Provided text
[Start of Attachment]

19. In the circumstances, we set aside the intimation of the Assessing Officer dated March 30, 1993, treating the return filed by the petitioner on December 30, 1992, for the assessment year 1992-93 as an invalid return. Consequently, the orders passed by the appellate authorities do not survive. The Assessing Officer is directed to finalise the assessment for the assessment year 1992-93 in accordance with law on the basis of the return filed by the assessee on December 30, 1992, within a period of three months from the date of the intimation of this order.
20. Before parting, we would like to place on record that in the present case, after treating the return as invalid, the Assessing Officer had issued a notice on September 7,1994, under section 143(2) of the Income-tax Act requiring the petitioner to attend before him and to produce documents, accounts and any evidence on which the petitioner proposed to rely in support of its claim. However, thereafter, the Assessing Officer has not finalised the assessment for the assessment year 1992-93 probably on account of there being no positive income which could be taxed. In our opinion, this action or rather, inaction on the part of the Assessing Officer in treating the return filed by the petitioner as invalid and then not finalising the assessment because there is no taxable income, is wholly improper and contrary to the scheme of taxation law. Whether there is income or loss, the Assessing Officer is bound to finalise the assessment for the assessment year in which the return filed by the assessee is treated as an invalid return. Not to do so would be travesty of justice.
21. Accordingly, the petition is allowed rule is made absolute in the above terms. However, in the facts and-circumstances of the case, there will be no order as to costs.

[End of Attachment]

Dataset extract
[Start of Attachment]

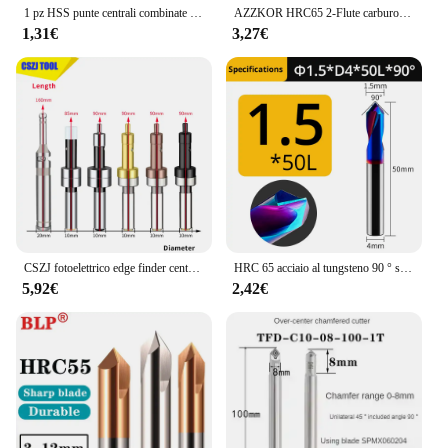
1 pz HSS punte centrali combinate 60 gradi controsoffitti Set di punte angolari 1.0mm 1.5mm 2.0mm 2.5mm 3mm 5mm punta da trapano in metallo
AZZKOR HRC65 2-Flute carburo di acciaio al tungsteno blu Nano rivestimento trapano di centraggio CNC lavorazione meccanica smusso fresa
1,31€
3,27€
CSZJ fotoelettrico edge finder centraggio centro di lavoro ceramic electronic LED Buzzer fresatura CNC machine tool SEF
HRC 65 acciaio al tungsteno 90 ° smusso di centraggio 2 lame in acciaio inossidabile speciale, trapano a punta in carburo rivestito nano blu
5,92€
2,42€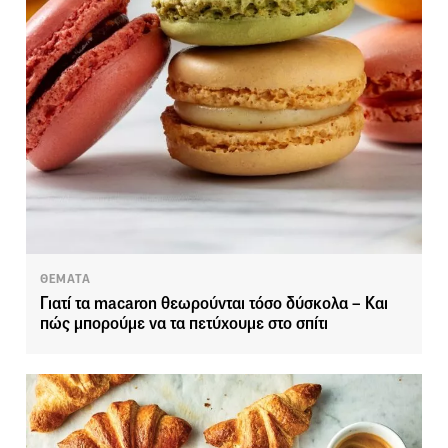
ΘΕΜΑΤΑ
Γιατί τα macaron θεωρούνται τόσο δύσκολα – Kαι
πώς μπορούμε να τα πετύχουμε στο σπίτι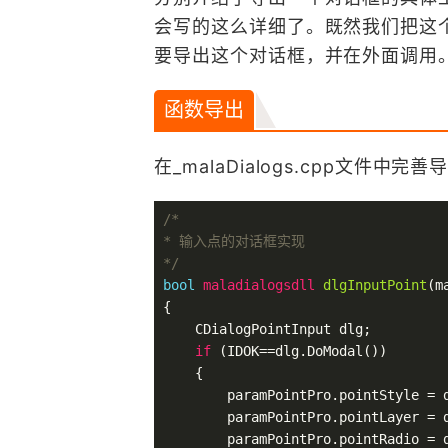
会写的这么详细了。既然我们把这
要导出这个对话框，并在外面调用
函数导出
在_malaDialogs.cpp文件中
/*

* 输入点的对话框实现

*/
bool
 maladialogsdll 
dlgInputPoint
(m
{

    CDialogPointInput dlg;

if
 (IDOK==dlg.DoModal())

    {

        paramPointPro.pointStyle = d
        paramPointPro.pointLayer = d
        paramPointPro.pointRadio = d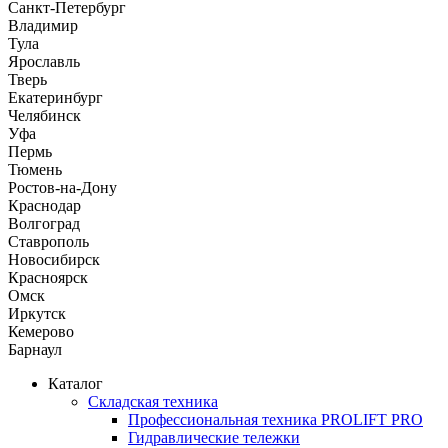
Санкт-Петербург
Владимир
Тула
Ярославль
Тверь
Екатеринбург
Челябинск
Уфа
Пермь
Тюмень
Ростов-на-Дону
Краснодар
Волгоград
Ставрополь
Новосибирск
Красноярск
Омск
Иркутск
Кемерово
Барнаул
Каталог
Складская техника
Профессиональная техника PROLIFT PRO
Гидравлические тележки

[End of Attachment]

Job A
From the judgment excerpt, list every item that the notice under section 143(2) required the petitioner to produce.
Job B
Answer these questions using the judgment excerpt:
(i) Within what period must the Assessing Officer finalise the assessment for the assessment year 1992-93?
(ii) Under which section of the Income-tax Act was the notice to the petitioner issued?
(iii) What does the court decide about costs?
The listing has no connection to the judgment excerpt.

Task answer A
- Documents
- Accounts
- Any evidence on which the petitioner proposed to rely in support of its claim

Task answer B
(i) Within three months from the date of the intimation of the order.
(ii) Section 143(2).
(iii) There will be no order as to costs.